Authored by Matt Taibbi via Racket News,
The press watchdog Fairness and Accuracy in Reporting, or FAIR.org, which I read regularly as a young reporter, weighed in on the NPR debate:
One could look at this threat as part of Trump’s general distrust of major media and desire to seek revenge against outlets he believes have been unfair to him… Going after public broadcasters is also a part of the neo-fascist playbook authoritarian leaders around the world are using to clamp down on dissent and keep the public in the dark, all in the name of protecting the people from partisan reporting. That’s largely because strong public media systems and open democracy go hand in hand.
Titled “Cuts to PBS, NPR Part of Authoritarian Playbook,” the above is either satire or written by someone consciously ignoring the history of state media. Yes, Car Talk and the MacNeil/Lehrer report were cool, but outlets like Neues Deustchland, Télé Zaïre, and Tung Padewat more often went “hand in hand” with fingernail factories or firing squads than democracy. It’s bizarre to see Americans trying to whitewash this.

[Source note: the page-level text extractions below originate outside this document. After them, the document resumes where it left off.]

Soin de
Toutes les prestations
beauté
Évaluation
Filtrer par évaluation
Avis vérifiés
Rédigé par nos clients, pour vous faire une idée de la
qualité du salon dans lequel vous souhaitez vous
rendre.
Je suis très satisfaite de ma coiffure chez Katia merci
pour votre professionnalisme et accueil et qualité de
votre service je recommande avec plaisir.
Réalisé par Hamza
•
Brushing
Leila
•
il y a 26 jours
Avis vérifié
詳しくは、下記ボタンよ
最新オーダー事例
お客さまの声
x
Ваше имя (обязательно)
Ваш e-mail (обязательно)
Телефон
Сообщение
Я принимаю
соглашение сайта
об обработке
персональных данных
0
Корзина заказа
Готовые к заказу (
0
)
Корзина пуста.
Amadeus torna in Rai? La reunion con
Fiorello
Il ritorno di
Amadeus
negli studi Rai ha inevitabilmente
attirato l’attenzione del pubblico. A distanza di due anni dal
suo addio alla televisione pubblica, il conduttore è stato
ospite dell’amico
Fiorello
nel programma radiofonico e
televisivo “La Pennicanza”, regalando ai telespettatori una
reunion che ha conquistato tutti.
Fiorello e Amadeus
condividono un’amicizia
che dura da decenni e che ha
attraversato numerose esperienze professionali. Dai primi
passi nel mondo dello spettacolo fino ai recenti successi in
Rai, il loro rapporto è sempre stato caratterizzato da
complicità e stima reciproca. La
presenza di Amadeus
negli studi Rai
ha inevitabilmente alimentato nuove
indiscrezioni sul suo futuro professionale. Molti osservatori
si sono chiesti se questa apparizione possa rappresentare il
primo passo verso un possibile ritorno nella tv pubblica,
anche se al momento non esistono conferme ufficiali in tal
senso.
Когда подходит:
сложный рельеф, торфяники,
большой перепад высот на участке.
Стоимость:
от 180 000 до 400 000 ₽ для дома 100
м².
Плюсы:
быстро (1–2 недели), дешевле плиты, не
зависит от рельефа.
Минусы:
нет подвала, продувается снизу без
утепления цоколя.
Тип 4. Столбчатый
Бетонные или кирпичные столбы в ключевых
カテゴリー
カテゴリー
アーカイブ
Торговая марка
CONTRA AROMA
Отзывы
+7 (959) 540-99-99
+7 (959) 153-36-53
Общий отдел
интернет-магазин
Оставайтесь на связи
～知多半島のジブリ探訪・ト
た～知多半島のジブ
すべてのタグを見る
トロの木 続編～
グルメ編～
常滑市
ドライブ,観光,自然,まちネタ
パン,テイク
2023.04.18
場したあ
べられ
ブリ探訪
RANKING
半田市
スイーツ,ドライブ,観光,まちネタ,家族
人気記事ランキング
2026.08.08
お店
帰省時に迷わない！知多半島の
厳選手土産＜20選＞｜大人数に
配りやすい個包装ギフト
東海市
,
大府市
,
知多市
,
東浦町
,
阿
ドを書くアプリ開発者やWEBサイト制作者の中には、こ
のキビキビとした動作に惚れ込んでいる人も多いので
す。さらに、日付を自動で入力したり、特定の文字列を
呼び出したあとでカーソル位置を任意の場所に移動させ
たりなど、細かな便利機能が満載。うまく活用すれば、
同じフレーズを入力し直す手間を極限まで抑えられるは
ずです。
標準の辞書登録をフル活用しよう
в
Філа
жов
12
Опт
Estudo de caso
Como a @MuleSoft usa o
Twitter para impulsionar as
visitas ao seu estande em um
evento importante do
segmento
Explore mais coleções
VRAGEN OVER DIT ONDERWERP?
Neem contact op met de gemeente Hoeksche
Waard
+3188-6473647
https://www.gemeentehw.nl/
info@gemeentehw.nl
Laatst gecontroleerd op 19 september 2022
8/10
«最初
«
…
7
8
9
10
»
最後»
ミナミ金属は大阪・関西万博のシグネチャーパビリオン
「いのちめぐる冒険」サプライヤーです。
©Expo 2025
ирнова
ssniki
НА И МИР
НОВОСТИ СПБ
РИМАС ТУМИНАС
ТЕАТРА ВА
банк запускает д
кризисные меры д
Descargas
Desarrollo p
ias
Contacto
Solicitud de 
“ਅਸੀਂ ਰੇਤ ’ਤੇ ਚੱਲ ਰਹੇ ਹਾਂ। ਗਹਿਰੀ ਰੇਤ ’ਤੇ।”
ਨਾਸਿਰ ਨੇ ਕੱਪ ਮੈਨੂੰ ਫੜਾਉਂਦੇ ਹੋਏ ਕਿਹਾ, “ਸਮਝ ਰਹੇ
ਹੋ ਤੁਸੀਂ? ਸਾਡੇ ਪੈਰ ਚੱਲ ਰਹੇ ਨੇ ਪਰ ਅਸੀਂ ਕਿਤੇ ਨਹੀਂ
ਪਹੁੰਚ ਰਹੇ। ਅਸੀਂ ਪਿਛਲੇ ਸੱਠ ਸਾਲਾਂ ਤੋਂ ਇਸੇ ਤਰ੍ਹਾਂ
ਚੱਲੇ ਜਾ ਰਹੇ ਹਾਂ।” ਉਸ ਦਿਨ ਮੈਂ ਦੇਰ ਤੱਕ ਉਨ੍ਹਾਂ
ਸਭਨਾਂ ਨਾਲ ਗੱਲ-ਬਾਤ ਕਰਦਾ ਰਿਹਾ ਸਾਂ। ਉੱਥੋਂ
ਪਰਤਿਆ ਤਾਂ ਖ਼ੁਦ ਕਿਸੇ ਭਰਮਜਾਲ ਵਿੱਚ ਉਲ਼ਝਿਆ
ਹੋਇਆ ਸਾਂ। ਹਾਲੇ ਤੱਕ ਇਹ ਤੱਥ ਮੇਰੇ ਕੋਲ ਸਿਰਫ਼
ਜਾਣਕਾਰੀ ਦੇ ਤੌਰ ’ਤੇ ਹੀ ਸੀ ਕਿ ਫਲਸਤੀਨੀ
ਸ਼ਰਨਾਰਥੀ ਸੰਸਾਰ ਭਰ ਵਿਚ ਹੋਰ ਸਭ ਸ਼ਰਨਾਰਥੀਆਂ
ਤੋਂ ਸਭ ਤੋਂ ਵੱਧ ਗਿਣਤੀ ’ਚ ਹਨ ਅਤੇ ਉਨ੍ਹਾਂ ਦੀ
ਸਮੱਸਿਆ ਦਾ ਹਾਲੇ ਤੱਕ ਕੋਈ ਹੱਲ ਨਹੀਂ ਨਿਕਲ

The office of my first full-time reporting job with the Moscow Times was in the Pravda building. I used to spend lunch hours walking through the doors shown in the photo above, beering up in a cafeteria with writers from the sports section of Komsomolskaya Pravda, at the time the Guinness Book record-holder for world’s largest circulation. With over 21 million readers, “Komsomolka” sure as hell qualified as “strong public media,” but hardly went “hand in hand” with democracy. Like the rest of ex-Soviet media, its owed its circulation to decades of forcing insane lies on readers, like cheery dispatches about the “Doctor’s Plot” purges of 1953:
The Russian muckrakers of the 1990s threw themselves into the job like superheroes once they got a whiff of freedom, which in their case usually meant being disentangled from the state. That period, like the lives of many of those folks, didn’t last long. Vladimir Putin sent masked police into the last independent TV station on May 11, 2000, capping less than ten years of quasi-free speech. “Strong state media” remained, but actual journalism vanished.
People who grew up reading the BBC or AFP may imagine a correlation between a state media and democracy, but a more dependable indicator of a free society is whether or not obnoxious private journalism (like the Russian Top Secret, whose editor Artyom Borovik died in a mysterious plane crash) is allowed to proliferate. As for those once-storied European networks, most have now become parodies, operating in concert with multiple official review operations like BBC Verify or the “Trusted Flaggers” of the EU’s Digital Services Act. This layered messaging system essentially guarantees favorable coverage of public policy and is more dangerous than asking the listeners of stations like NPR to pay for media they like.
As anyone who’s read Hate Inc. knows, I was until recently a proponent of public incentives for journalism, which is necessary but hard to fund. The Post Office Act of 1792 charged publishers fractions of normal postage rates. Western expansion was aided by gratis rides on the Pony Express for “newspaper slips,” and the Communications Act of 1934 helped birth broadcast news by requiring licensees of public airwaves to operate in the “public interest, convenience, and necessity.” After the Public Broadcasting Act of 1967 passed, we enjoyed an imperfect system that left room for public and private innovations, from Sesame Street to Radical Chic. Which was great, but how nuts do you have to be to think “strong state media” doesn’t have a dark side? Is the history of this stuff just not being taught?